Adoption of agile across IT results in improvement in the overall processes and culture around service and support. There is better communication,  everyone has better visibility of what is going on and each participant has a sense of ownership in the outcome. This attention to business needs and velocity raises end-user satisfaction and leads to improvements in call resolution metrics.

As agile affects the development process calendaring and social tools get more widespread adoption and are seen useful across IT. But these tools also provide a place for all stakeholders, in IT and outside IT in the business, to collaborate together and track what is being delivered and when. For release planning this is critical in avoiding problems of dependencies and problems around availability across IT systems, personal and infrastructure.

In a jam? Just add agile!

This model of Agile IT can be taken into other areas of the business where the need to respond faster to requests is becoming a pressure point. For other business units, such as marketing, sales or operations, agile can be used as a way to re-think processes too.

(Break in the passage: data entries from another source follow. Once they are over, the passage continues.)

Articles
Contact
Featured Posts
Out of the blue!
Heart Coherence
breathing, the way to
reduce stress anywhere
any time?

Introducing agile to any non-IT department involves helping them see why the guiding principles of agile can be useful for their own projects. What’s not to like about a more joined-up approach across teams that helps deliver better quality work faster? It’s all about working out how to apply this in real life situations and building up a picture of what would work well for each team.

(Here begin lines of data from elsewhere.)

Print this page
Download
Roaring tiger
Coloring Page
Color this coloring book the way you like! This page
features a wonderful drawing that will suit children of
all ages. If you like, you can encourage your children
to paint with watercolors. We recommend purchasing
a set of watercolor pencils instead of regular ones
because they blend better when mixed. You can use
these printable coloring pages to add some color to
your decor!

If agile software development focuses on matching the marketing rhythm; an agile marketing team should be looking to match the sales department’s tempo. An agile marketing team would be working on projects with their sales counterparts and other inside groups and maybe even outside agencies in a fast-paced, results-oriented, engaged manner. Taking a more agile and collaborative approach might involve some of the following:

  • Internal marketers and agency teams tracking competitors and correlating with sales team feedback from their customer interactions giving a 360° view of the market tracking trends, threats and opportunities in real-time. Doing so makes this part of a holistic campaign rather than a sequence of unrelated launch events pushed into the market blindly.
  • More collaboration across sales and marketing so that if a competitor launches a new product, then sales’ response and marketing offers can be co-ordinated rather than run as separate efforts.
  • As and when market changes occur, marketing can adjust not only the content but also the medium through its closer understanding of sales needs and market expectations. And it can do it today rather than sticking to what was planned six months ago.

All of this should mean the best possible outcome for the business. In practice, agile will be part of the mix that a marketing or sales function could bring in. There is still a requirement for a guiding vision that will be supported by planning, but this should fit alongside a more general approach that can react more quickly to market conditions.

When looking at agile in the business, a more joined-up approach across teams and driven by more orchestrated tools and processes makes sense. Most employees could tell a story on being asked to do something quickly by a colleague from another department who seemingly doesn’t understand how much effort that task really entails. Better visibility into the processes that go on behind the scenes will give teams more realistic expectations of when to expect work to be delivered and means they can plan ahead for it.

Agile’s benefits go beyond an improved project outcome. Done well, adopting it should create a more responsive business and happier staff who understand each other better. If individual agile business units work, think how effective connecting them up to form one single agile organization could be.